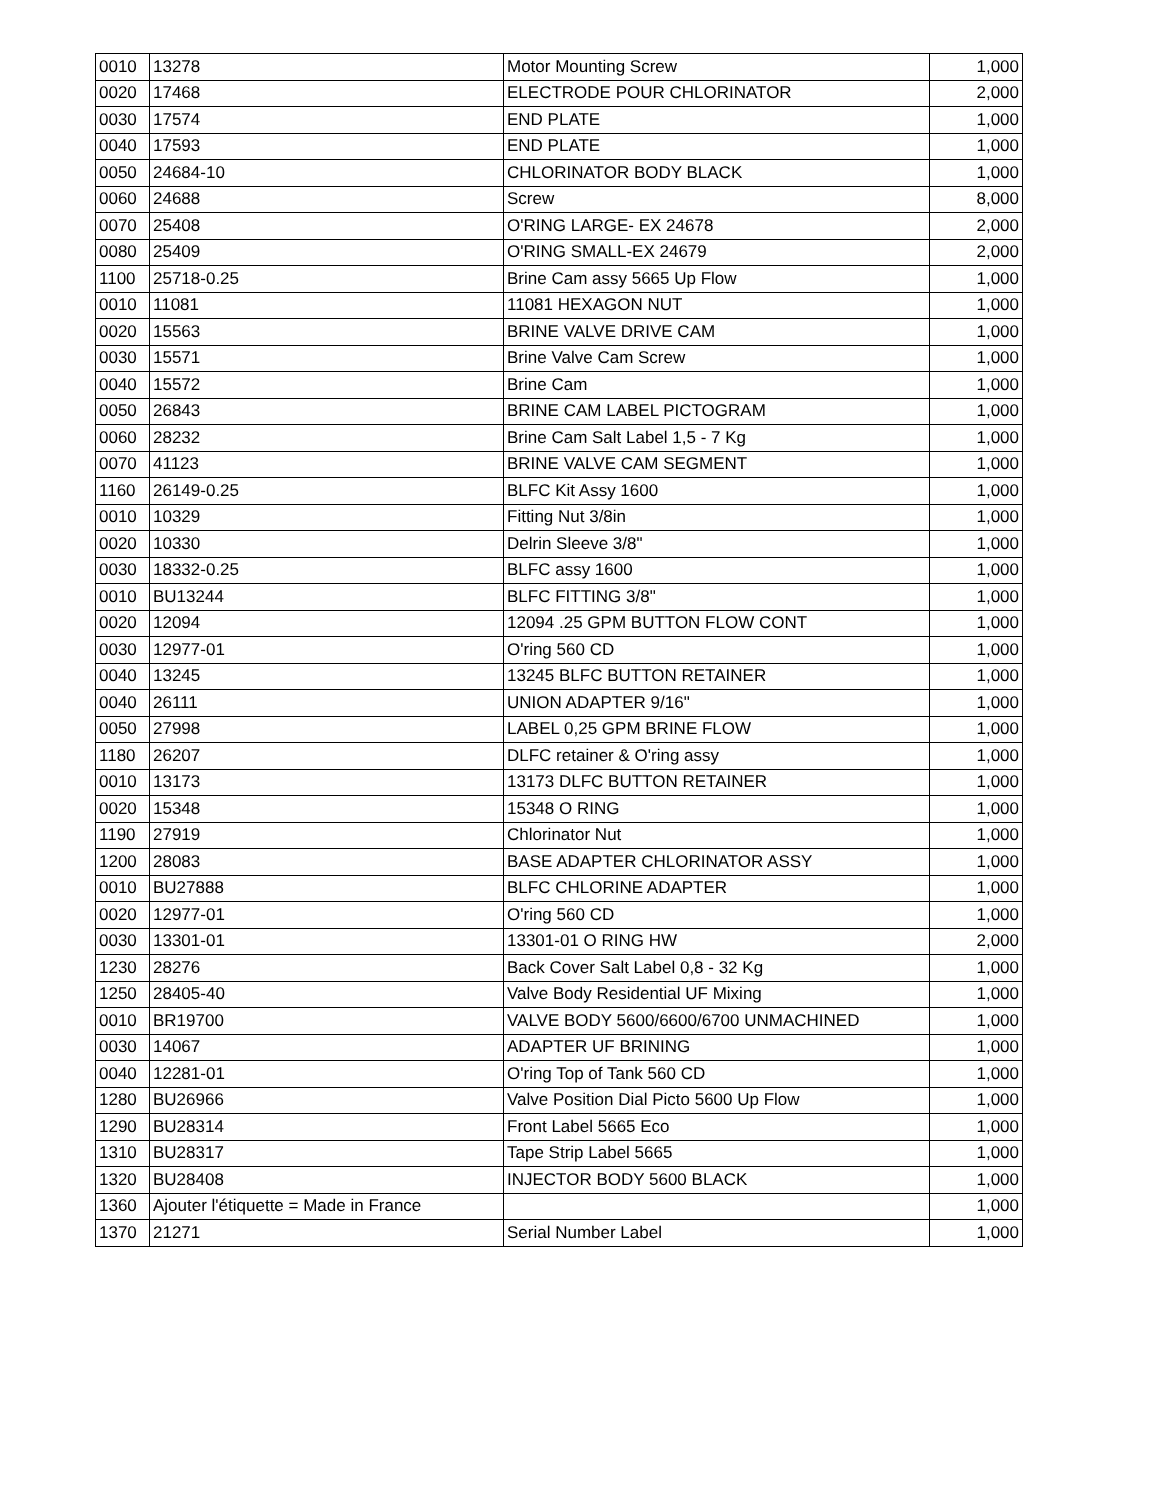| 0010 | 13278 | Motor Mounting Screw | 1,000 |
| 0020 | 17468 | ELECTRODE POUR CHLORINATOR | 2,000 |
| 0030 | 17574 | END PLATE | 1,000 |
| 0040 | 17593 | END PLATE | 1,000 |
| 0050 | 24684-10 | CHLORINATOR BODY BLACK | 1,000 |
| 0060 | 24688 | Screw | 8,000 |
| 0070 | 25408 | O'RING LARGE- EX 24678 | 2,000 |
| 0080 | 25409 | O'RING SMALL-EX 24679 | 2,000 |
| 1100 | 25718-0.25 | Brine Cam assy 5665 Up Flow | 1,000 |
| 0010 | 11081 | 11081 HEXAGON NUT | 1,000 |
| 0020 | 15563 | BRINE VALVE DRIVE CAM | 1,000 |
| 0030 | 15571 | Brine Valve Cam Screw | 1,000 |
| 0040 | 15572 | Brine Cam | 1,000 |
| 0050 | 26843 | BRINE CAM LABEL PICTOGRAM | 1,000 |
| 0060 | 28232 | Brine Cam Salt Label 1,5 - 7 Kg | 1,000 |
| 0070 | 41123 | BRINE VALVE CAM SEGMENT | 1,000 |
| 1160 | 26149-0.25 | BLFC Kit Assy 1600 | 1,000 |
| 0010 | 10329 | Fitting Nut 3/8in | 1,000 |
| 0020 | 10330 | Delrin Sleeve 3/8" | 1,000 |
| 0030 | 18332-0.25 | BLFC assy 1600 | 1,000 |
| 0010 | BU13244 | BLFC FITTING 3/8" | 1,000 |
| 0020 | 12094 | 12094 .25 GPM BUTTON FLOW CONT | 1,000 |
| 0030 | 12977-01 | O'ring 560 CD | 1,000 |
| 0040 | 13245 | 13245 BLFC BUTTON RETAINER | 1,000 |
| 0040 | 26111 | UNION ADAPTER 9/16" | 1,000 |
| 0050 | 27998 | LABEL 0,25 GPM BRINE FLOW | 1,000 |
| 1180 | 26207 | DLFC retainer & O'ring assy | 1,000 |
| 0010 | 13173 | 13173 DLFC BUTTON RETAINER | 1,000 |
| 0020 | 15348 | 15348 O RING | 1,000 |
| 1190 | 27919 | Chlorinator Nut | 1,000 |
| 1200 | 28083 | BASE ADAPTER CHLORINATOR ASSY | 1,000 |
| 0010 | BU27888 | BLFC CHLORINE ADAPTER | 1,000 |
| 0020 | 12977-01 | O'ring 560 CD | 1,000 |
| 0030 | 13301-01 | 13301-01 O RING HW | 2,000 |
| 1230 | 28276 | Back Cover Salt Label 0,8 - 32 Kg | 1,000 |
| 1250 | 28405-40 | Valve Body Residential UF Mixing | 1,000 |
| 0010 | BR19700 | VALVE BODY 5600/6600/6700 UNMACHINED | 1,000 |
| 0030 | 14067 | ADAPTER UF BRINING | 1,000 |
| 0040 | 12281-01 | O'ring Top of Tank 560 CD | 1,000 |
| 1280 | BU26966 | Valve Position Dial Picto 5600 Up Flow | 1,000 |
| 1290 | BU28314 | Front Label 5665 Eco | 1,000 |
| 1310 | BU28317 | Tape Strip Label 5665 | 1,000 |
| 1320 | BU28408 | INJECTOR BODY 5600 BLACK | 1,000 |
| 1360 | Ajouter l'étiquette = Made in France | | 1,000 |
| 1370 | 21271 | Serial Number Label | 1,000 |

********************

— Problem statement —
This exercise asks for the data above to be given again exactly, without pictures.

— Written reply —
| 0010 | 13278 | Motor Mounting Screw | 1,000 |
| 0020 | 17468 | ELECTRODE POUR CHLORINATOR | 2,000 |
| 0030 | 17574 | END PLATE | 1,000 |
| 0040 | 17593 | END PLATE | 1,000 |
| 0050 | 24684-10 | CHLORINATOR BODY BLACK | 1,000 |
| 0060 | 24688 | Screw | 8,000 |
| 0070 | 25408 | O'RING LARGE- EX 24678 | 2,000 |
| 0080 | 25409 | O'RING SMALL-EX 24679 | 2,000 |
| 1100 | 25718-0.25 | Brine Cam assy 5665 Up Flow | 1,000 |
| 0010 | 11081 | 11081 HEXAGON NUT | 1,000 |
| 0020 | 15563 | BRINE VALVE DRIVE CAM | 1,000 |
| 0030 | 15571 | Brine Valve Cam Screw | 1,000 |
| 0040 | 15572 | Brine Cam | 1,000 |
| 0050 | 26843 | BRINE CAM LABEL PICTOGRAM | 1,000 |
| 0060 | 28232 | Brine Cam Salt Label 1,5 - 7 Kg | 1,000 |
| 0070 | 41123 | BRINE VALVE CAM SEGMENT | 1,000 |
| 1160 | 26149-0.25 | BLFC Kit Assy 1600 | 1,000 |
| 0010 | 10329 | Fitting Nut 3/8in | 1,000 |
| 0020 | 10330 | Delrin Sleeve 3/8" | 1,000 |
| 0030 | 18332-0.25 | BLFC assy 1600 | 1,000 |
| 0010 | BU13244 | BLFC FITTING 3/8" | 1,000 |
| 0020 | 12094 | 12094 .25 GPM BUTTON FLOW CONT | 1,000 |
| 0030 | 12977-01 | O'ring 560 CD | 1,000 |
| 0040 | 13245 | 13245 BLFC BUTTON RETAINER | 1,000 |
| 0040 | 26111 | UNION ADAPTER 9/16" | 1,000 |
| 0050 | 27998 | LABEL 0,25 GPM BRINE FLOW | 1,000 |
| 1180 | 26207 | DLFC retainer & O'ring assy | 1,000 |
| 0010 | 13173 | 13173 DLFC BUTTON RETAINER | 1,000 |
| 0020 | 15348 | 15348 O RING | 1,000 |
| 1190 | 27919 | Chlorinator Nut | 1,000 |
| 1200 | 28083 | BASE ADAPTER CHLORINATOR ASSY | 1,000 |
| 0010 | BU27888 | BLFC CHLORINE ADAPTER | 1,000 |
| 0020 | 12977-01 | O'ring 560 CD | 1,000 |
| 0030 | 13301-01 | 13301-01 O RING HW | 2,000 |
| 1230 | 28276 | Back Cover Salt Label 0,8 - 32 Kg | 1,000 |
| 1250 | 28405-40 | Valve Body Residential UF Mixing | 1,000 |
| 0010 | BR19700 | VALVE BODY 5600/6600/6700 UNMACHINED | 1,000 |
| 0030 | 14067 | ADAPTER UF BRINING | 1,000 |
| 0040 | 12281-01 | O'ring Top of Tank 560 CD | 1,000 |
| 1280 | BU26966 | Valve Position Dial Picto 5600 Up Flow | 1,000 |
| 1290 | BU28314 | Front Label 5665 Eco | 1,000 |
| 1310 | BU28317 | Tape Strip Label 5665 | 1,000 |
| 1320 | BU28408 | INJECTOR BODY 5600 BLACK | 1,000 |
| 1360 | Ajouter l'étiquette = Made in France | | 1,000 |
| 1370 | 21271 | Serial Number Label | 1,000 |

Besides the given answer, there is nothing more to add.